2025/08/28 のログ
ご案内:「海辺」に睡蓮さんが現れました。
■睡蓮 > 潮風が頬を撫で、癖のない髪を揺らすのに任せて、陽射しに熱された砂浜の上を素足が点々と足跡を刻む。
一時の狂奔めいた熱がさり、足裏に仄かに宿る熱を楽しむ風情。
夏生地の裙の裾を軽く引き上げ、白い足許が覗いている。
「────」
しゃら、と衣擦れと、装飾の触れ合う微かな音が風に混じり。
少しづつ和らぎ始める日差しの中に、白い女の影は溶けるよう。
けれどまだまだ熱気はそれなりにあるのに金色の双眸を眩しそうに細めながら。
気まぐれな散策が刻む足跡が波打ち際に刻まれ、波が寄せて流されていった。
■睡蓮 > 温い風、足元を過ぎる波の、温められた海水もまた同じく柔らかな熱を残しては去ってゆく。

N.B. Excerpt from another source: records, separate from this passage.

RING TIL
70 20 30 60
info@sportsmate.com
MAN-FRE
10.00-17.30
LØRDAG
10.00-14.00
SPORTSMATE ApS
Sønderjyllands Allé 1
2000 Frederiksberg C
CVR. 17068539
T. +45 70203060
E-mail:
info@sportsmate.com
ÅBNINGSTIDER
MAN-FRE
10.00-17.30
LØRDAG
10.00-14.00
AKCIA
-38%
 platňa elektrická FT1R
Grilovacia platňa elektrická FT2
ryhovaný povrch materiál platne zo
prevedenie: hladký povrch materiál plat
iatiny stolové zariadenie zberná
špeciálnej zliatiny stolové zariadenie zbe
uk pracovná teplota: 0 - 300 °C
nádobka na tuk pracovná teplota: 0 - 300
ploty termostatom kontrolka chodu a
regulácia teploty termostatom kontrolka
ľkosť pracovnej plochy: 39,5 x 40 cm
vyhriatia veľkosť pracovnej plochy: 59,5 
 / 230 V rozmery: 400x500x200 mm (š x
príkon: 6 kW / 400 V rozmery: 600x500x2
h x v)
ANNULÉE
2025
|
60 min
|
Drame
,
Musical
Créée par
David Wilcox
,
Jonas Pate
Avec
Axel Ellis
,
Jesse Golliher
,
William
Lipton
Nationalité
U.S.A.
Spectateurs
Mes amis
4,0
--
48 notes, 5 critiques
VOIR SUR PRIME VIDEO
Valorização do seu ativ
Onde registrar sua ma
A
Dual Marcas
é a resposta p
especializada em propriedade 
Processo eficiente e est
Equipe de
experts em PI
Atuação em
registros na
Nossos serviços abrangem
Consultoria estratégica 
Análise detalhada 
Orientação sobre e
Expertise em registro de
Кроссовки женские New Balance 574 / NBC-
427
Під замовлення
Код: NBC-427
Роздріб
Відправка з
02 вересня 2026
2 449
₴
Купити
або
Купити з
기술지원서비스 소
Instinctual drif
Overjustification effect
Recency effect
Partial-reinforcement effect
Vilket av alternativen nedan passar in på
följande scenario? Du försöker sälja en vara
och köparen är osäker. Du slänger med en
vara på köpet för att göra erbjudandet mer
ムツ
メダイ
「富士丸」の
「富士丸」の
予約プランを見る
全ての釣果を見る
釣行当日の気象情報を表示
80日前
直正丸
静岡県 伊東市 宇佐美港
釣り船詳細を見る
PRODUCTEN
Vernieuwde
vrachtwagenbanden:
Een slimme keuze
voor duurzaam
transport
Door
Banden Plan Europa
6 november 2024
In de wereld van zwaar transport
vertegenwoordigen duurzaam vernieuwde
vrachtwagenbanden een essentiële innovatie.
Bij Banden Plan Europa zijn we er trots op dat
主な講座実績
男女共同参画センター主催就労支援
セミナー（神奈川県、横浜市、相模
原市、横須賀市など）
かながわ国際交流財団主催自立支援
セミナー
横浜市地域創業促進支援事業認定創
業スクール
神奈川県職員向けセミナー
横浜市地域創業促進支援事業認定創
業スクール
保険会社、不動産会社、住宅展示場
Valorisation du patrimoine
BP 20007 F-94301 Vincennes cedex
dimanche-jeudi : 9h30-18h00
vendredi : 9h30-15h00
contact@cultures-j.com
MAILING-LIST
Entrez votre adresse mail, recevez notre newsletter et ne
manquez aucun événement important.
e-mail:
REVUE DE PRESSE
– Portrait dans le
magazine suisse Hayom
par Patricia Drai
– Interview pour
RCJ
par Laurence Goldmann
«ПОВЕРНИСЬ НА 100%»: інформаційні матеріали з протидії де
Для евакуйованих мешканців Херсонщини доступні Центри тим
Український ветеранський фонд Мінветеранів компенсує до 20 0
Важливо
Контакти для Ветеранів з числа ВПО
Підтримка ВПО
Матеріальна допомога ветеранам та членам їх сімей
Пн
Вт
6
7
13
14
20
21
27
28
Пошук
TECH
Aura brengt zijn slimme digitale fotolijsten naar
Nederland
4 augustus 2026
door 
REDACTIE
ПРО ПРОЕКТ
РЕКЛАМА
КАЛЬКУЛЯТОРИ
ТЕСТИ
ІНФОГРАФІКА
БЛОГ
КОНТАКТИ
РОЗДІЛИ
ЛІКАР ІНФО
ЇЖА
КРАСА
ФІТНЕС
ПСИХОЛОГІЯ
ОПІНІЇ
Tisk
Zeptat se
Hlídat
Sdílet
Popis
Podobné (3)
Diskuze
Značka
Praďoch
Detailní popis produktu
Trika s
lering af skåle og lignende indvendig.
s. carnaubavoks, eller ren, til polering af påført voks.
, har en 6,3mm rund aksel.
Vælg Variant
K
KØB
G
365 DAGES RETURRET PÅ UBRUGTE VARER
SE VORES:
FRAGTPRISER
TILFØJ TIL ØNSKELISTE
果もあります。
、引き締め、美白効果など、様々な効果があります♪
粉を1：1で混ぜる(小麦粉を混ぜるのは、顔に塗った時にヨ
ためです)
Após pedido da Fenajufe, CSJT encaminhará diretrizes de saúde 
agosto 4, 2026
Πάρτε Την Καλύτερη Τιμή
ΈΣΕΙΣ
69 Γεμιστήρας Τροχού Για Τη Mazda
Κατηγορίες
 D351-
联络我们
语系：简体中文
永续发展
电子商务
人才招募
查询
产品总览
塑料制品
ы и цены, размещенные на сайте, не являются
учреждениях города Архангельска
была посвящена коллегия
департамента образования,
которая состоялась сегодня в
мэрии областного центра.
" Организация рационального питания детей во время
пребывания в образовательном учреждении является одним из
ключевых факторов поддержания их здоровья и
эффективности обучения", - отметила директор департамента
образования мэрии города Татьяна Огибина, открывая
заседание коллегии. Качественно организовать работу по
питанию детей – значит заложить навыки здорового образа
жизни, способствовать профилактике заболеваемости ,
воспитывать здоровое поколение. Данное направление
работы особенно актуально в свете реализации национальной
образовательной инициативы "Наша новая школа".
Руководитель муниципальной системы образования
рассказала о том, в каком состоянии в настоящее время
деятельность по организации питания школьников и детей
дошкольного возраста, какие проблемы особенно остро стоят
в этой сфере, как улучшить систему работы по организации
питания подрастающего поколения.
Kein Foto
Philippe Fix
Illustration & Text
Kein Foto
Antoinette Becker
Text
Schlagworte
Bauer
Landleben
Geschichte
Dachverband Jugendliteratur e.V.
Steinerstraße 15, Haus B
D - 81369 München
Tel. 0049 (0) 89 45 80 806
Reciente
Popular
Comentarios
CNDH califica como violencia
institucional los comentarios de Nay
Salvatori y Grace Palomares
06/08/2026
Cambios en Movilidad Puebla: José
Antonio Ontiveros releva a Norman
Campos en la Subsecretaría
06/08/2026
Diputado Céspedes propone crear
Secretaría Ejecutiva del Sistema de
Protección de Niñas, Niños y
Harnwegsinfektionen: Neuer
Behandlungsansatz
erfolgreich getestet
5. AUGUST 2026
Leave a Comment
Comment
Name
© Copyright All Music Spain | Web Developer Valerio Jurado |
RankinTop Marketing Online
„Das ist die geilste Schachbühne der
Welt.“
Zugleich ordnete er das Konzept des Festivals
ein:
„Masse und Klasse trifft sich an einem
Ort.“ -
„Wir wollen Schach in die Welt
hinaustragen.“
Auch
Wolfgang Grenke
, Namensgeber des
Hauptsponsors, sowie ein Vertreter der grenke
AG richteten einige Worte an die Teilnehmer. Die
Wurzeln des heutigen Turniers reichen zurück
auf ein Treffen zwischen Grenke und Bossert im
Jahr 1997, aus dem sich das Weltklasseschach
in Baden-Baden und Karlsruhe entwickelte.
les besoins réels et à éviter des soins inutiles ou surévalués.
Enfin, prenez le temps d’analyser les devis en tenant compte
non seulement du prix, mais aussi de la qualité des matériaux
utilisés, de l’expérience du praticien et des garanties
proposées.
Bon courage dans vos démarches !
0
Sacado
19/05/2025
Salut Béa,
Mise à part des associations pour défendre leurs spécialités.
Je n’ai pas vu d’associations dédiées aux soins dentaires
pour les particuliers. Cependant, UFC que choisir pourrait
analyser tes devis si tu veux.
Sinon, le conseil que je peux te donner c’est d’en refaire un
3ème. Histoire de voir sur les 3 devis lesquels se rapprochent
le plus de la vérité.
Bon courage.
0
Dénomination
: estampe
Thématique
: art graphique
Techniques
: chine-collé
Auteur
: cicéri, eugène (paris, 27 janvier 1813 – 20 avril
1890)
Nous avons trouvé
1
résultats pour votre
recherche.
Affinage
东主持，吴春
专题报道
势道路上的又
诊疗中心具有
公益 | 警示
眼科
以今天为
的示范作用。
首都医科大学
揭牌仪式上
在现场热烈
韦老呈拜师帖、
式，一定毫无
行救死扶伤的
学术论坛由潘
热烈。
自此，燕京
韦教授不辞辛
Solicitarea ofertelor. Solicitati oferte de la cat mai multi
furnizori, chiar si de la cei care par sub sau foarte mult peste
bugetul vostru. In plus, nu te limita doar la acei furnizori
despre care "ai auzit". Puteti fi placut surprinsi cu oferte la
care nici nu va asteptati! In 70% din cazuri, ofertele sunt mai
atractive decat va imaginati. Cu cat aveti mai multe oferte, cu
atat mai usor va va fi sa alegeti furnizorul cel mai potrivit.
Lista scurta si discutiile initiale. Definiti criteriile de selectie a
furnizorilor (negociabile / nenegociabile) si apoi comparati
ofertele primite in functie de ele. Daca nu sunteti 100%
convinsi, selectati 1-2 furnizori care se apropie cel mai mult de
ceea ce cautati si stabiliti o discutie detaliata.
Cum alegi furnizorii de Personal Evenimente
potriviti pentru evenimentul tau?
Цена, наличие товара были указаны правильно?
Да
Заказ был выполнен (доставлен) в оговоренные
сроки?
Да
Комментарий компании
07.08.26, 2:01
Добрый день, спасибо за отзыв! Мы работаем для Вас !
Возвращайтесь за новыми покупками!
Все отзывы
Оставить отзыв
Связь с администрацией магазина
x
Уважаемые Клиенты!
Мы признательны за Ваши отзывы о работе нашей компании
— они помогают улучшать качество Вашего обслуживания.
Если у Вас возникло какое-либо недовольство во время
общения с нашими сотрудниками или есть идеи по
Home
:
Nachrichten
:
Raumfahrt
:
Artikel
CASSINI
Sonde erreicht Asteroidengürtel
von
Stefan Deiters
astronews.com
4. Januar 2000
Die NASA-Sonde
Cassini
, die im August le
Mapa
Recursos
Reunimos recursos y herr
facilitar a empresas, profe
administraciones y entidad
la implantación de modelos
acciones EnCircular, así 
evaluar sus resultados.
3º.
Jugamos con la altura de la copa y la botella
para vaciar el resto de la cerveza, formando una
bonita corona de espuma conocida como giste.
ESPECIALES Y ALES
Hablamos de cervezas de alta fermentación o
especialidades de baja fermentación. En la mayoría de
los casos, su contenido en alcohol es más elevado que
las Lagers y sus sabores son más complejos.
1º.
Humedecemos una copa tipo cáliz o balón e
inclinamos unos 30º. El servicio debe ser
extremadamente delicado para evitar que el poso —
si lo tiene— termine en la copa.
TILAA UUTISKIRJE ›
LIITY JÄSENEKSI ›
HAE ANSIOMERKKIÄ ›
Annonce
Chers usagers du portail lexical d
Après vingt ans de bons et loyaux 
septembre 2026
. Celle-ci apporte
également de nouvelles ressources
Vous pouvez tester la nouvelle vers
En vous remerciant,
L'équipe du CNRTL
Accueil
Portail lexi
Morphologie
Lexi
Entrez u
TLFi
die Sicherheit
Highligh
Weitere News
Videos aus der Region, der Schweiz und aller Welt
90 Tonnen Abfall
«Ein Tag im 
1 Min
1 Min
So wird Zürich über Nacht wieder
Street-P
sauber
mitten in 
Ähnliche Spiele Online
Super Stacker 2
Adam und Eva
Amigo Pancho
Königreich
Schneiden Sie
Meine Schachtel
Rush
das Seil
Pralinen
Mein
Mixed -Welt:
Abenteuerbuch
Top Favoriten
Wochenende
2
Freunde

裾を軽く引き上げ、手繰った姿で波打ち際をただ歩くのは、女にとっては面白い。
泳ぐには少々機を逸しつつある海。その深淵を訪うのもまた興味をそそるものではあるのだが。
「詩鬼だの詩仙だのであれば、詩興のそそる光景なのだろうなァ」
風の匂い、潮の匂い。ゆらぐ水の煌きに、水面の下で揺らぐ海藻のそよぎ。
己にそういった興趣はないが、それでも世界の生み出す粗削りな芸術は、普段己が住まう霊山の光景とはまた違う美しさ。
昼と、夜、人の領分、魔物の領分、その淡いを行きつ帰りつするこの波のように垣間見せる光景を、言葉少なに紡いで楽しむ。
陽射しの強さだけはどうしようもないがな、などと面白がるように嘯いて、そのくせその中を厭うでもなく歩を進め、時折水飛沫を立てる戯れを一つ。
■睡蓮 > 気まぐれな散策は今少し続いたことだろう──
ご案内:「海辺」から睡蓮さんが去りました。